Beleaguered password manager LastPass has announced another serious security flaw, and this time it could be the last straw for some users.
For months now, the company periodically provides updates on a nasty data leak that happened last August. At the time, LastPass revealed that a cybercriminal had managed to hack his way into the company’s development environment and steal some source code, but claimed there was “no evidence” that user data had been compromised as a result. Then, in December, the company made a updaterevealing that, well, actually, certain user information had compromised, but couldn’t share what exactly was affected. A few weeks later, the time has come did to reveal what was impacted: users’ vault data, which under the right, extreme circumstances can lead to total account compromise. And now, finally, LastPass has provided more details, which showed that the consequences of the breach were even worse than previously thought. It’s probably enough to send some users running for the hills screaming.
According to a press release published Monday, the first data breach in August allowed the cybercriminal to hack into the home computer of one of LastPass’s most privileged employees – a senior DevOps engineer and one of only four employees with access to decryption keys that manage the company’s shared cloud. platform could unlock environment. The hacker then laced the engineer’s computer with a keylogger, allowing them to steal their LastPass master password. Using the PW, the cybercriminal managed to break into the technician’s password vault and, by extracting the necessary decryption keys from the technician’s account, penetrated LastPass’s shared cloud environment, where they stored a slew of important data. steel.
The company admits that the hacker “exported the original company vault entries and shared folder contents, which contained encrypted secure notes with access and decryption keys needed to access the AWS S3 LastPass production backups, other cloud-based storage resources, and some related critical database backups,”

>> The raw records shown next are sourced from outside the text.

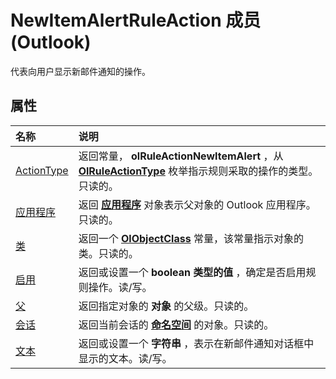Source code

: 
# NewItemAlertRuleAction 成员 (Outlook)


代表向用户显示新邮件通知的操作。


## 属性



|**名称**|**说明**|
|:-----|:-----|
|[ActionType](e6cb9c35-48c3-f7fe-cfed-4eb45cb83149.md)|返回常量，  **olRuleActionNewItemAlert** ，从 **[OlRuleActionType](d6a39ac2-00e7-73e7-3890-ea658211eae9.md)** 枚举指示规则采取的操作的类型。只读的。|
|[应用程序](32f59419-9bee-b850-9f58-cbf32798b7a4.md)|返回 **[应用程序](797003e7-ecd1-eccb-eaaf-32d6ddde8348.md)** 对象表示父对象的 Outlook 应用程序。只读的。|
|[类](bd830301-d836-36dd-19c4-bbb583a42771.md)|返回一个 **[OlObjectClass](33d724b3-df3c-2a7f-a80f-93b66d96f588.md)** 常量，该常量指示对象的类。只读的。|
|[启用](f3472ffb-ada6-c18d-3953-4a1dd7a25a44.md)|返回或设置一个 **boolean 类型的值** ，确定是否启用规则操作。读/写。|
|[父](a7b18f69-4a8d-8fa2-dab5-a8493b266cc2.md)|返回指定对象的 **对象** 的父级。只读的。|
|[会话](7ea1ec54-ccf3-2626-f709-4f9ba54d80a3.md)|返回当前会话的 **[命名空间](f0dcaa19-07f5-5d42-a3bf-2e42b7885644.md)** 的对象。只读的。|
|[文本](8f703623-1bee-cfd7-9f5f-5e19968fb283.md)|返回或设置一个 **字符串** ，表示在新邮件通知对话框中显示的文本。读/写。|

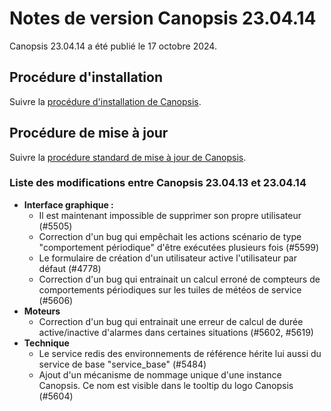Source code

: # Notes de version Canopsis 23.04.14

Canopsis 23.04.14 a été publié le 17 octobre 2024.

## Procédure d'installation

Suivre la [procédure d'installation de Canopsis](../guide-administration/installation/index.md).

## Procédure de mise à jour

Suivre la [procédure standard de mise à jour de Canopsis](../guide-administration/mise-a-jour/index.md).

### Liste des modifications entre Canopsis 23.04.13 et 23.04.14

*  **Interface graphique :**
    * Il est maintenant impossible de supprimer son propre utilisateur (#5505)
    * Correction d'un bug qui empêchait les actions scénario de type "comportement périodique" d'être exécutées plusieurs fois (#5599)
    * Le formulaire de création d'un utilisateur active l'utilisateur par défaut (#4778)
    * Correction d'un bug qui entrainait un calcul erroné de compteurs de comportements périodiques sur les tuiles de météos de service (#5606)
*  **Moteurs**
    * Correction d'un bug qui entrainait une erreur de calcul de durée active/inactive d'alarmes dans certaines situations (#5602, #5619)
*  **Technique**
    * Le service redis des environnements de référence hérite lui aussi du service de base "service_base" (#5484)
    * Ajout d'un mécanisme de nommage unique d'une instance Canopsis. Ce nom est visible dans le tooltip du logo Canopsis (#5604)
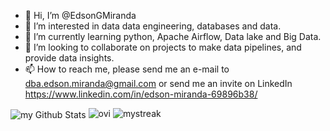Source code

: - 👋 Hi, I’m @EdsonGMiranda
- 👀 I’m interested in data data engineering,  databases and data.
- 🌱 I’m currently learning python, Apache Airflow, Data lake and Big Data.
- 💞️ I’m looking to collaborate on projects to make data pipelines, and provide data insights.
- 📫 How to reach me, please send me an e-mail to dba.edson.miranda@gmail.com or send me an invite on LinkedIn  https://www.linkedin.com/in/edson-miranda-69896b38/


<!---
EdsonGMiranda/EdsonGMiranda is a ✨ special ✨ repository because its `README.md` (this file) appears on your GitHub profile.
You can click the Preview link to take a look at your changes.

--->
<img align="center" src="https://github-readme-stats.vercel.app/api?username=EdsonGMiranda&include_all_commits=true&count_private=true&show_icons=true&line_height=20&title_color=2B5BBD&icon_color=1124BB&text_color=A1A1A1&bg_color=0,000000,130F40" alt="my Github Stats"/>


<img src="https://github-readme-stats.vercel.app/api/top-langs?username=EdsonGMiranda&show_icons=true&locale=en&layout=compact&theme=chartreuse-dark" alt="ovi" />

<img src="https://github-readme-streak-stats.herokuapp.com/?user=EdsonGMiranda&theme=tokyonight" alt="mystreak"/>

In short: yikes, yikes, yikes.
Suffice to say, this won’t make most of the platform’s customers very happy. The extent to which the cybercriminal was able to penetrate the company’s defenses is certainly unnerving. In fact, Motherboard security reporter Joseph Cox is recommend that internet users avoid LastPass altogether. In his article on the most recent revelations, Cox explains the password manager for its security hiccups, dodgy PR tactics, and lack of transparency:
LastPass, the popular password manager, is out of goodwill. Since the company first disclosed a breach in August, it has slowly provided consumers with trickles of information, and the new details coming out increasingly paint a picture of a company that shouldn’t be trusted with your passwords.
Cox concludes his article by noting that “it’s time to find another password manager.” For more than a few users, they are undoubtedly on the same page.